А в сотую встречу
Утратил я пыл.
Тогда откровенно
Я вам заявил…
Это первые строфы «Чревоугодия». Синтаксис их подчеркнуто примитивен, семантика обманчиво линейная. На самом деле она игровая, искривленная. Дважды, пыл, откровенно, заявил — все это слова, перемещенные из разных смысловых рядов, «слова не к месту».
Дальше развертываются характерные для баллады темы любви и смерти. К ним присоединяется тема голода, столь актуальная для людей, прошедших сквозь годы гражданской войны. Но традиционное выражение этих тем скомпрометировано словами то «грубыми» (масло, мясо, квас, горох с ветчиной, кухня, котлеты), то галантерейными.
В качестве языка любви галантерейный язык выражает сознание людей, уверенных в том, что на месте ценности — мерзость, но что в хорошем обществе о мерзости говорят так, как если бы на ее месте была ценность.
От мяса и кваса
Исполнен огня,
Любить буду нежно,
Красиво, прилежно…
Кормите меня!
Грубые и «красивые» строки почти правильно чередуются. А слово прилежно, не принадлежа ни к одному из обоих рядов, служит верным признаком галантерейной какофонии, безответственного совмещения несовместимых категорий оценки — заявил, увидевши, обнимал, страсть, вяну, дурацкое в своей серьезности слово пища. Тема голода оборачивается вдруг неудовлетворенным обывательским желанием «покушать».
И снова котлета.
Я снова любил.
Галантерейно мыслящий человек-персонаж проговорился — обнаружил свое истинное отношение к любви.
В «Чревоугодии» травестируется традиционное тематическое сочетание любви и смерти. Тема смерти была Олейниковым продумана. Он говорил: «Я видел несколько раз во сне. что я умираю. Пока смерть приближается, это очень страшно. Но когда кровь начинает вытекать из жил, совсем не страшно и умирать легко.»
И признак жизни уходил из вен и из аорт.
(Из стихотворения А. Введенского)[12]
Смерть героя предстает в скрещении романтического ужаса с мрачной буффонадой.
Дрожу оттого я,
Что начал я гнить,
Но хочется вдвое
Мне кушать и пить.
Мертвец по ходу баллады становится все галантерейнее, он требует «красивых конфет», лимонада. Бурлескное преломление лермонтовского;
Я перенес земные страсти
Туда с собой.
И вдруг смешное кончается и начинается тоска:
Но нет мне ответа —
Скрипит лишь доска,
И в сердце поэта
Вползает тоска.
Это настоящая тоска, и принадлежит она настоящему поэту. Но это уже не та тоска и не тот поэт, какие завещаны нам поэтической традицией.

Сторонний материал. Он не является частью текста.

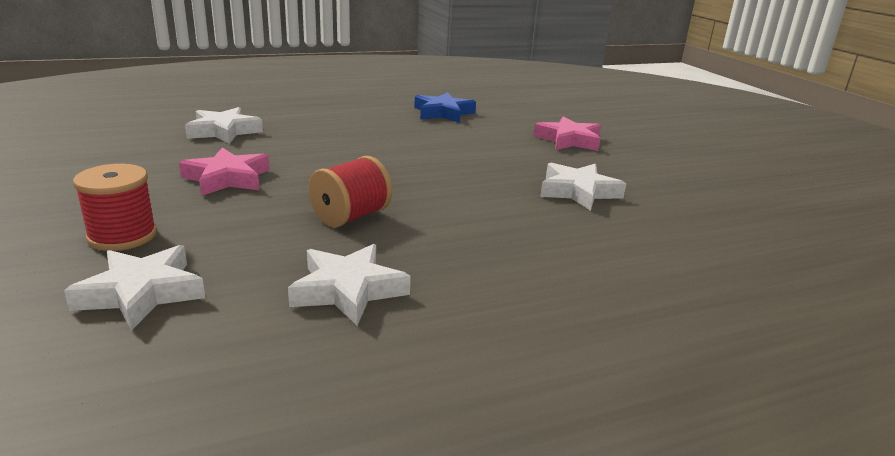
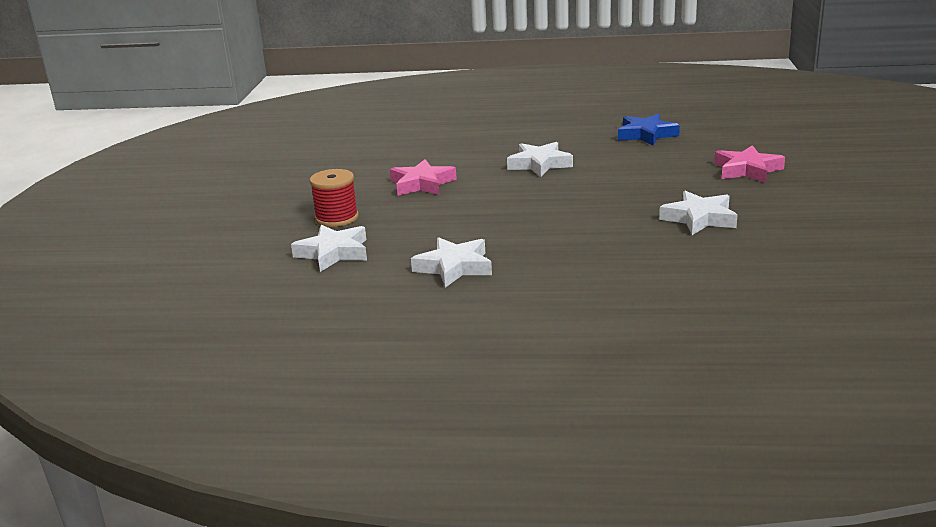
camera: 30 degrees right, 0 degrees up
(223, 131) = (441, 144): white star -> white star (539, 164)
(350, 217) = (491, 220): red spool -> none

Язык Олейникова поражает разные цели — от обывателя до символистов (по мнению Олейникова, их объединяет пристрастие к фразеологии красивой и ничего не значащей). Но поэту, говорящему на этом языке, — как всякому настоящему поэту — нужны высокие слова, отражающие его томление по истинным ценностям. Как ему добыть новое высокое слово? Он их не придумывает, он берет вечные слова: поэт, смерть, тоска (они легче воспламеняются) — и впускает их в галантерейную словесную гущу. И там они означают то, чего никогда не означали. В них перерезаны связи. Слово поэт, уцелевшее в подобном контексте, не может означать того поэта, какой был у Державина, у Пушкина, у Веневитинова, у Фета, у Блока, у Маяковского. Тем не менее он поэт — человек страдающий и стихами говорящий о любви, о голоде и смерти. Повернутое через множество слов с отрицательным знаком ценности, оно, общепоэтическое слово, удержало эмоциональный ореол, но отдало свои наследственные смыслы. Так получается новый языковый знак для обозначения поэта другого качества.
Традиционные поэтические темы любви и смерти скомпрометированы словами то «грубыми», то галантерейными. По законам иронии, иронии в ее современном ракурсе, сквозь эти гротескные словесные массы пробивается высокое значение вечных тем. Но прежде чем зазвучать, они должны еще пройти сквозь кривое зеркало галантерейного языка с его смысловой какофонией, неизбежной, потому что носитель этого языка не знает о том, что порождение ценностей исполнено противоречий, усилий, самоограничения. Галантерейное растление слов предназначено предохранить непрочную эмоцию современного поэта от гибельного стереотипа подложных ценностей в «красивой оболочке».